ROC Restaurant Has History Of Violations & Legal Problems

ROC Restaurant Has History Of Violations & Legal Problems

If other restaurants want to avoid lawsuits & health code violations, they should steer clear of using ROC’s COLORS as an example for their business

July 11, 2017

Since Restaurant Opportunities Center United (ROC) was formed, their mission has been to help their Big Labor allies replenish their membership rolls at the expense of workers who desperately want the opportunity to fill more hours and find a good-paying job.

Aside from putting workers interests behind what’s good for union groups, ROC has also opened its own restaurant franchise called COLORS which was the recipient of a glowing puff piece from a left-wing blog earlier today.

However, that biased article ignores some key facts about COLORS that represent why ROC’s model is so flawed and their restaurant should NOT be held up as some sort of an example, despite Eater’s best efforts.

As America Rising highlighted during its report last year entitled “Looking Under The ROC”, COLORS has faced some disturbing charges. On two separate occasions, the New York City location was found in violation of the New York City Health Code.

Looking Under the ROC by AR Squared on Scribd

On May 29, 2015, an NYC Health Inspection found that COLORS had five sanitary violations, including three “critical violations,” one of which had to do with “mice or live mice present in the facility’s food and/or non-food areas.” COLORS was hit with that violation again in February, 2014 and August 2013, with the City each time referencing the fact that rodents were present in the restaurant.

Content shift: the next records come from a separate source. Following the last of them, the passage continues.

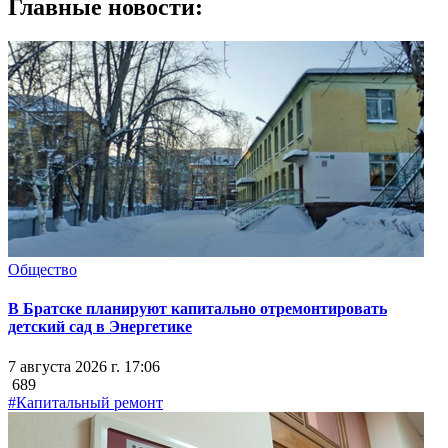
Главные новости:
Общество
В Братске планируют капитально отремонтировать
детский сад в Энергетике
7 августа 2026 г. 17:06
689
#Капитальный ремонт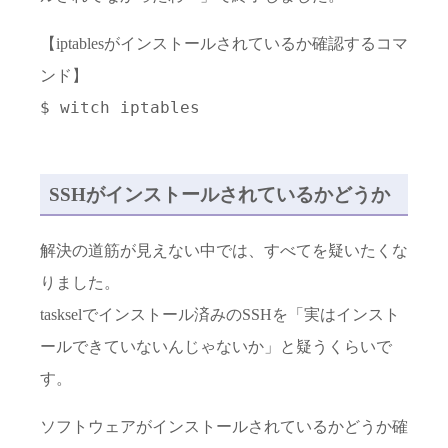
【iptablesがインストールされているか確認するコマ
ンド】
$ witch iptables
SSHがインストールされているかどうか
解決の道筋が見えない中では、すべてを疑いたくな
りました。
taskselでインストール済みのSSHを「実はインスト
ールできていないんじゃないか」と疑うくらいで
す。
ソフトウェアがインストールされているかどうか確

On top of that, ROC’s financial management of COLORS has come under fire too. Prior to the opening of COLORS in NYC, seven former ROC-NY members sued the organization for breach of contract. COLORS was also forced to shutter its doors for two years before re-opening in 2014.

Instead of holding COLORS up as some sort of prototype that others should follow, these unsettling indictments prove that their idea about changing the way restaurants do business only damages the experience for both the worker and the consumer.